TASK BRIEF →
Look through the records below for the line holding "HILLS, ALBERTA. |". Write it out exactly, with each following line through the line holding "Councillor / |".

Stored entries
Segment Open

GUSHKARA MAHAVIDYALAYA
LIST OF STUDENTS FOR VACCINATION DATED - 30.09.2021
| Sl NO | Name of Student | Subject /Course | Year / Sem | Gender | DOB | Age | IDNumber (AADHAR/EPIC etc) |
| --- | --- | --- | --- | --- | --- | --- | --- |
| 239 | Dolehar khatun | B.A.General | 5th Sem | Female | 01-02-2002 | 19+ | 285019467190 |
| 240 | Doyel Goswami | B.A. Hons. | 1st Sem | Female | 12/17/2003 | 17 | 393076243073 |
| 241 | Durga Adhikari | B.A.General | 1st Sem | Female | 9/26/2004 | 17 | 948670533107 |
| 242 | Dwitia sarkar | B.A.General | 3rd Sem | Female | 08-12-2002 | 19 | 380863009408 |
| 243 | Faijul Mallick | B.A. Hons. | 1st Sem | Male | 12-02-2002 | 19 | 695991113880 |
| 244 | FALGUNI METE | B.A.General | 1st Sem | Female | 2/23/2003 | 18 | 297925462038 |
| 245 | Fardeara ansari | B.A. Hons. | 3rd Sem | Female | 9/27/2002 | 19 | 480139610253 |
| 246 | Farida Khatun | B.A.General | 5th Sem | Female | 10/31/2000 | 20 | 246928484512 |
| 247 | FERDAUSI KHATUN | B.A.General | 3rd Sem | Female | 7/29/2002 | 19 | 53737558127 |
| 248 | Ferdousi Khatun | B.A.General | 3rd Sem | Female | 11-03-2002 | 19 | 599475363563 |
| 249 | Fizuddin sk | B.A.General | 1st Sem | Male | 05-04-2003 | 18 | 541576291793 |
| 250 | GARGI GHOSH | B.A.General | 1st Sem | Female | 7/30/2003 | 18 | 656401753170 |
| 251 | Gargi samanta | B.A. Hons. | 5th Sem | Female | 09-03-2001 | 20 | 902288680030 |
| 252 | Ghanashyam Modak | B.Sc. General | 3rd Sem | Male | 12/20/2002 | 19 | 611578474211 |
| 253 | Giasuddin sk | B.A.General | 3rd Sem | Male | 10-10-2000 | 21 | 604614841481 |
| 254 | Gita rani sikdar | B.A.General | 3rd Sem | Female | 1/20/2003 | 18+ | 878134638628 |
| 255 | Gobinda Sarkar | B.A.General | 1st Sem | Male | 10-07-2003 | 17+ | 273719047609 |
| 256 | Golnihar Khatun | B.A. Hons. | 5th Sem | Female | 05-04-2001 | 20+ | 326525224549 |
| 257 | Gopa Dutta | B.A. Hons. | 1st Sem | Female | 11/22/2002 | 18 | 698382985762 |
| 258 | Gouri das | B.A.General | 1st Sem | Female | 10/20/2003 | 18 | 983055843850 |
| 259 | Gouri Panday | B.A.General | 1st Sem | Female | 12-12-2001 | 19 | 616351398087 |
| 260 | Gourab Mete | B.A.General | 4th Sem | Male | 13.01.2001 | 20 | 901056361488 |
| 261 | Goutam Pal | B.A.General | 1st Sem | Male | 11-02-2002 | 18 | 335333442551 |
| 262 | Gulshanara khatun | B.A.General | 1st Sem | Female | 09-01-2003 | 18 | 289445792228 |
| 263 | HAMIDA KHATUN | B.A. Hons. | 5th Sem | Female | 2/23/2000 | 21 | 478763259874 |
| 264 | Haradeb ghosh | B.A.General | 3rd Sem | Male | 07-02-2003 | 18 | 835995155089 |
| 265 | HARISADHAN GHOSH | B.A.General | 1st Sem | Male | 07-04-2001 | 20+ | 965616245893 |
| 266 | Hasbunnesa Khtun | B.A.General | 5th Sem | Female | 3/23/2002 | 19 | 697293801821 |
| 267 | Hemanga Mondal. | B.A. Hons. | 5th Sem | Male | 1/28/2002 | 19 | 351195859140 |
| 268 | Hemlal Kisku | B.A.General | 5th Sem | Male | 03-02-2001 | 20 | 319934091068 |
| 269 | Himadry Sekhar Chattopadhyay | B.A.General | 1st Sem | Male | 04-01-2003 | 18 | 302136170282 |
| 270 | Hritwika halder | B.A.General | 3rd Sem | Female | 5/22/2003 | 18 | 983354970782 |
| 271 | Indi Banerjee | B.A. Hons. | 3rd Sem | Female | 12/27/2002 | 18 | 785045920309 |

Segment Closed
Segment Open

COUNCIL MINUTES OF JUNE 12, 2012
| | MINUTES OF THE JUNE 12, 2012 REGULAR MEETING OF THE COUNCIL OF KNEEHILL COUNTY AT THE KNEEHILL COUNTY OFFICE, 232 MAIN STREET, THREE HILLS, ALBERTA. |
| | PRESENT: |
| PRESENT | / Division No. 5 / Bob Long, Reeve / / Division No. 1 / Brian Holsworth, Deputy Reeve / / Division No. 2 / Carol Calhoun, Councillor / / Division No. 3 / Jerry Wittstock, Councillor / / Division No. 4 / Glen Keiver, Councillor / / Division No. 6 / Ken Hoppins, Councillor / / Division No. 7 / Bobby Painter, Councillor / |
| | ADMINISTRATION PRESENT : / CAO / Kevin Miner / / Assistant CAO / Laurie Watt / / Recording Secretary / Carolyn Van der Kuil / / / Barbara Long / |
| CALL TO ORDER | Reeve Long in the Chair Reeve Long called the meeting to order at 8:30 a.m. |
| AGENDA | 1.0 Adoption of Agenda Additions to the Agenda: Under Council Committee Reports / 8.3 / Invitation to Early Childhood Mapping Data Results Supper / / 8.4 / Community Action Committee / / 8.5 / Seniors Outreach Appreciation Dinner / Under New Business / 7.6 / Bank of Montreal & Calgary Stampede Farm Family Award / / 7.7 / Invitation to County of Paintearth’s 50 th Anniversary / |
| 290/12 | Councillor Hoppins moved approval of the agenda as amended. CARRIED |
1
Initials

Segment Closed

WRITTEN RESPONSE →
| | MINUTES OF THE JUNE 12, 2012 REGULAR MEETING OF THE COUNCIL OF KNEEHILL COUNTY AT THE KNEEHILL COUNTY OFFICE, 232 MAIN STREET, THREE HILLS, ALBERTA. |
| | PRESENT: |
| PRESENT | / Division No. 5 / Bob Long, Reeve / / Division No. 1 / Brian Holsworth, Deputy Reeve / / Division No. 2 / Carol Calhoun, Councillor / / Division No. 3 / Jerry Wittstock, Councillor / / Division No. 4 / Glen Keiver, Councillor / / Division No. 6 / Ken Hoppins, Councillor / / Division No. 7 / Bobby Painter, Councillor / |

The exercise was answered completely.